**DATA PROVIDED:**
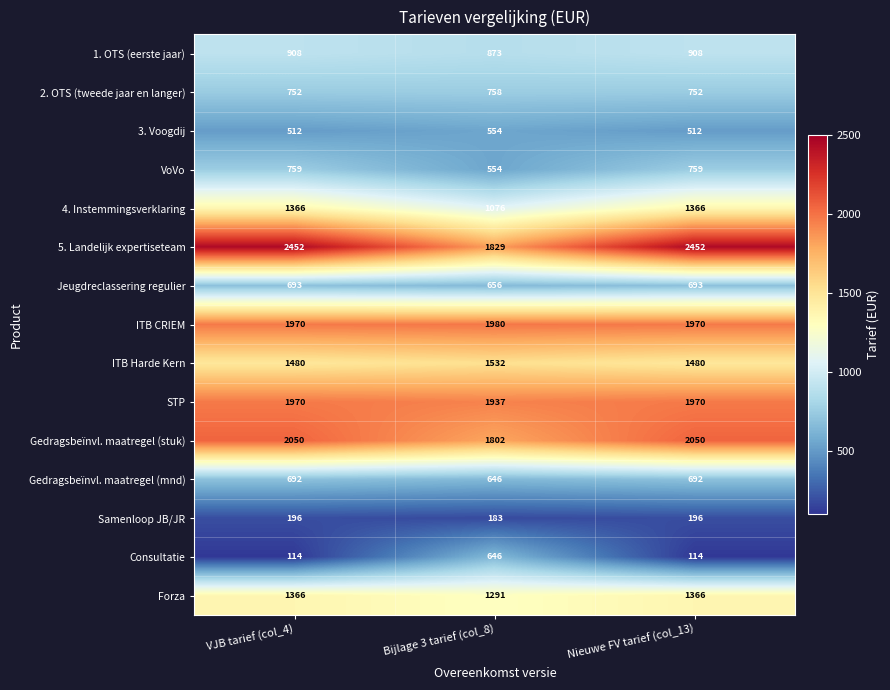

Count the Consultatie values in the range 114 to 646.

3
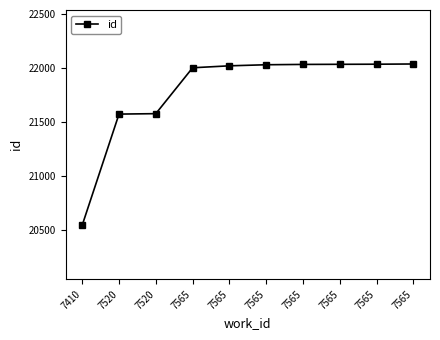

How many lines are shown in the chart?

1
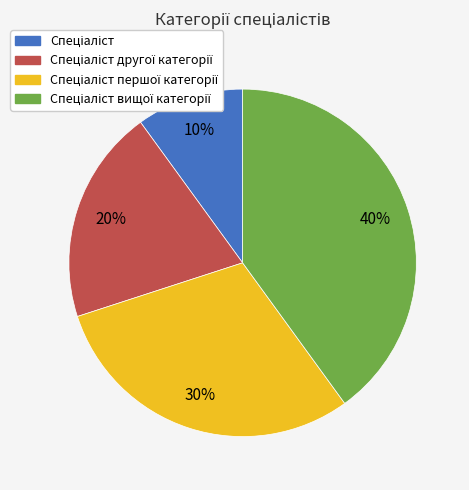

Does any single category account for the majority?

No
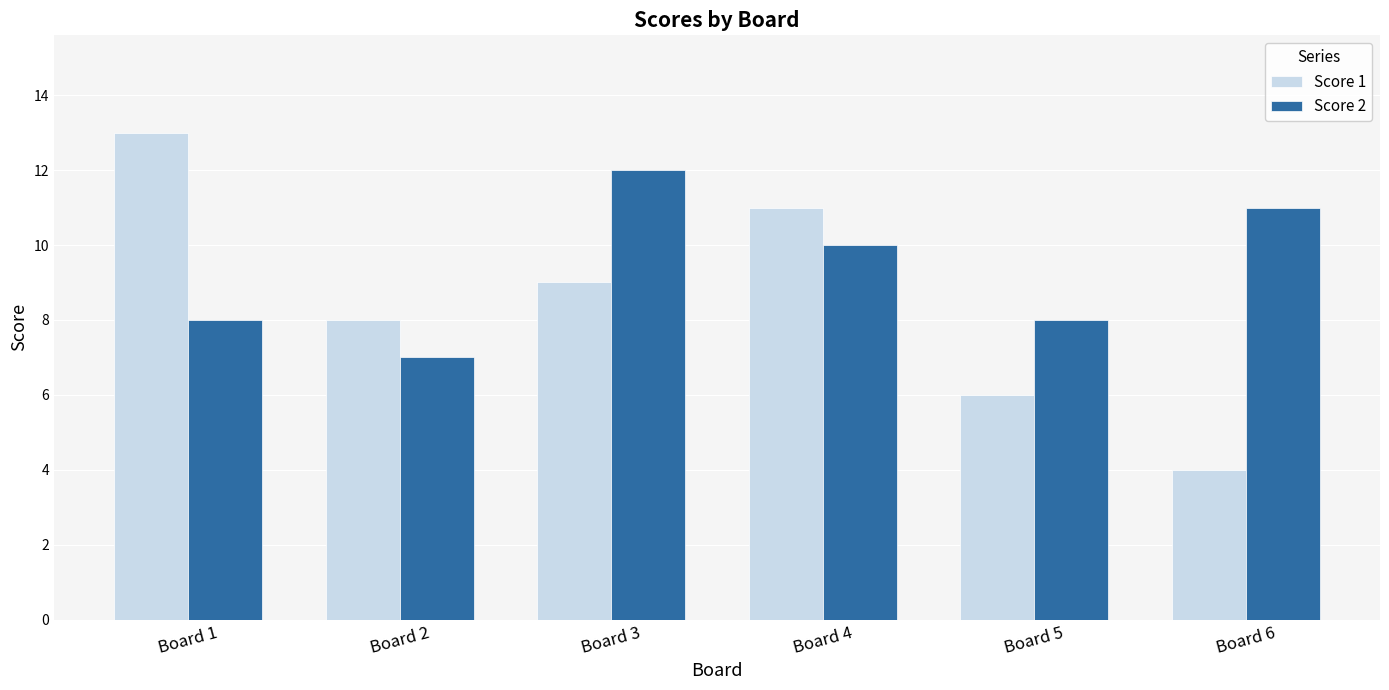

Are the bars horizontal?

No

**WHAT TO PRODUCE:**
Please swap "chart" for "graph" throughout all the entries above and write them out again with everything else unchanged, leaving the pictures out of your answer.

**RESULT FOR THIS EXERCISE:**
Count the Consultatie values in the range 114 to 646.

3

How many lines are shown in the graph?

1

Does any single category account for the majority?

No

Are the bars horizontal?

No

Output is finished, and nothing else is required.